The 3D rational function model (RFM), as recently re-introduced by Madani (1999) for HR sensors, could be considered as a generalization of the heuristic and probabilistic models for EO sensor orientation. In fact, RFM included well-known solutions:

  • The traditional 2D/3D polynomial functions, such as the affine functions;
  • The direct linear transformation (DLT) as a perspective model; and
  • The collinearity equations being a 1st-order RFM without a priori information.

All these solutions can be easily applied without the knowledge of imaging geometry but can be useful for specific imaging conditions (few terrain distortions), restrictive type of sensors (only satellite HR with small FOV) and some geometric pre-processing (systematic georeferenced or map oriented) (Toutin, 2004; Jacobsen, 2006). They were never used with HR radar and airborne images.

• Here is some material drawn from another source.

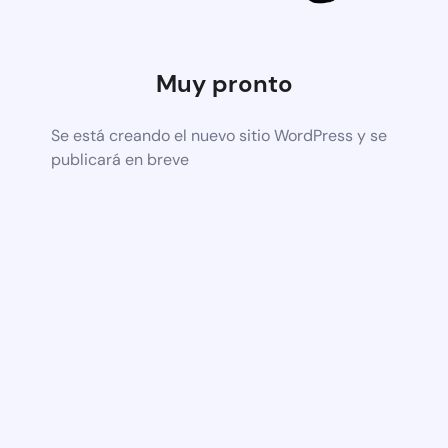
Muy pronto
Se está creando el nuevo sitio WordPress y se
publicará en breve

On the other hand, the physical and deterministic models fully reflect the physical reality of the viewing geometry: they should mathematically model all distortions of the platform (position, velocity, attitude for VIR sensors), the sensor (lens, view direction, panoramic effect), the Earth (ellipsoid and relief), and the deformations of the cartographic projection. The final mathematical functions, which integrate the ephemeris and attitude data or the global positioning system (GPS) and inertial navigation system (INS) data, differ depending on the sensor, the platform and its acquisition geometry (instantaneous acquisition systems, rotating or oscillating scanning mirrors, push-broom scanners, radar). However, they are generally based on the collinearity condition for VIR (Light et al. 1980) and Doppler/range or radargrammetric equations for radar (Curlander 1982; Leberl, 1990). In addition, other conditions with pseudo-observations by assigning either relax a priori variances to the satellite’s osculatory and sensor parameters in relation to the expected accuracy of the orbit or weighted constraint equations on model parameters to conform physical or geometrical characteristics of the modeling can be added to take into account the knowledge and the accuracy of the meta-data.